If asked to list all your most sensitive online accounts, chances are you'd mention banking, brokerage, and health accounts. Chances are you wouldn't include your email account. But in this day and age of online hacking and data breaches, your email address just might be the key to your identity, online and offline.
At first glance, it may not be obvious why email addresses are so sensitive. It makes perfect sense to take steps to secure online banking accounts since they are the gateway to real money. Most people wouldn't think their email accounts contain anything interesting beyond gossip about friends and family, and pictures. Sure, you might be embarrassed if some of that were made public, but is it really valuable to thieves? Yes. Cyber-criminals know that email accounts are a veritable gold mine of information, such as passwords to other accounts and other pieces of sensitive – and valuable – data.
Access to other accounts
Email addresses are increasingly the default way we identify ourselves online. Most sites let users register accounts with their email addresses instead of forcing them to create a separate username. If someone gets control of your email account, that person can search through your saved messages and easily figure out what other sites are associated with that address. Examples include online banking, social networking sites such as Facebook and Twitter, and shopping sites such as iTunes and Amazon. Just by seizing your email account, cyber-criminals now have access to every single online service and account you've signed up for using that email address.
Rather than try to brute-force the password, the criminals can just request a password reset by clicking on the "Forgot password" link on the site. The reset emails are usually sent to the email address on record, which means the attackers have no problem changing it to whatever they want. Read that again. Attackers can reset passwords on all of your other accounts, and all they need is your email account to do so.
Worse, if you lose control of your Gmail account, you lose more than just your email address. Your calendar is exposed, which may raise questions about your physical safety if the attackers know where you will be at a given time. And if you have a conference call scheduled on your calendar, these same individuals can conceivably eavesdrop on your conversation, which could have serious implications for your job and your employer. If you store files on Google Drive, those work documents are now exposed. Attackers also can access your online persona, whether it's on Google+, YouTube, or even your blog. With that data, they can easily impersonate you and do incalculable damage to your reputation online.
If you're like many users, you may email password reminders and other sensitive information to yourself. For example, a friend of mine emailed the private key to her Bitcoin wallet to herself and keeps that email saved in her account, as if her email were an online vault. Have you applied for a mortgage in the past few years? If so, chances are good that you had to email scans of all sorts of information to your mortgage company. Are those scans still sitting in your sent mail? That's pure gold to an identity thief. Once the attacker has control over your email, some judicious searching will likely yield a lot of similarly useful and valuable information – even if you're not actually storing your Bitcoin wallet key or your past mortgage applications.

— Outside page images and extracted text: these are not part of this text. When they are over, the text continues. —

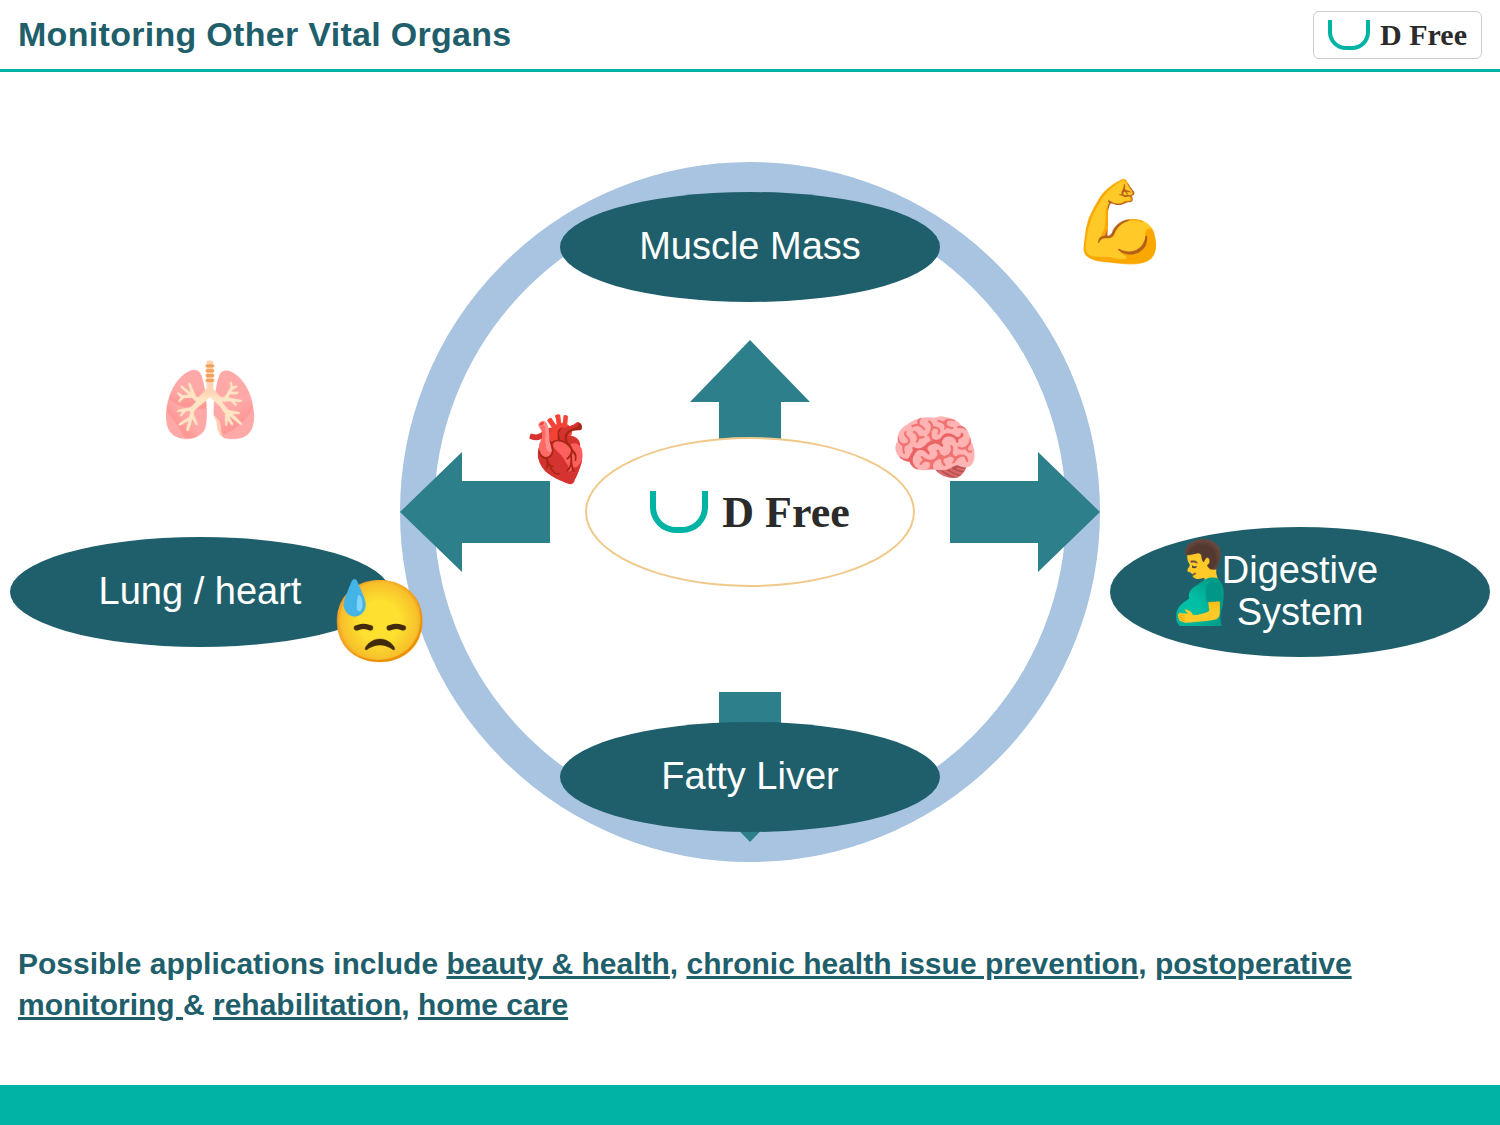Monitoring Other Vital Organs
D Free
D Free
Muscle Mass
Lung / heart
Digestive
System
Fatty Liver
💪 🫁 🫀 🧠 🫃 😓
Possible applications include beauty & health, chronic health issue prevention, postoperative monitoring & rehabilitation, home care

E-commerce sites worth their salt do not include the full credit card number in email receipts. However, recent cases of identity theft (such as the hack that saw Wired writer Mat Honan lose access to all his online accounts two years ago) show that attackers can still do tremendous damage with just the last four digits.
Spammers also want to take over your email account in order to harvest your contacts list to send spam and phishing messages. Your recipients, seeing your name in the From: header, will be more likely to fall for scams, such as the classic one claiming you are stranded in a foreign country and need money wired ASAP.
Secure your accounts
Cloudsweeper is a nifty project from a pair of researchers at the University of Illinois at Chicago. You grant access to your email account – only Gmail accounts at the moment – and the tool scans all the messages to figure out how valuable that account is for cyber-criminals. It looks at what other services send password reset emails or actual password text to the account, as well as what services use the email address for the account username. Cloudsweeper assigns a monetary figure to the data pieces found to determine how much the account is worth in the underground market. Run it against your account: You might be surprised at how much it would be worth to thieves.
There are also a number of software applications that can scan your emails in Outlook, and Mozilla Thunderbird, to see if you have sensitive information that can be valuable to thieves. One great example is Data Discover from Identity Finder. Data Recon from GroundLabs is another good choice if you're worried about a business email account and want to scan for regulatory compliance vulnerabilities, but the starting price is a more business-appropriate £119. If you use an email client to access your email, try out one of these tools to find these pieces of data so that you can either delete them or encrypt them for safe-keeping.
Considering how valuable your email account is, it's critical you make it hard for someone else to break in. Select an extremely strong password – long with lowercase and uppercase letters, numbers, and punctuation. Most importantly, don't use the same password anywhere else. It's safer if you use a password manager to make sure your password is extremely secure.
Be careful about phishing emails and scrutinise every message that ever asks you to log in and verify your information. Having a password manager is actually useful here, since they will generally notice if you are being prompted to enter a password on a phishing site instead of the real site. Or indeed, you should go to the site by manually typing in the URL, and not using a link provided.
If your webmail provider offers two-factor authentication, and most major ones do, enable it. This way, even if attackers steal your password, they can't break in unless they have access to your keychain fob or mobile phone.
Your email address is the key to your identity kingdom. Protect it – today.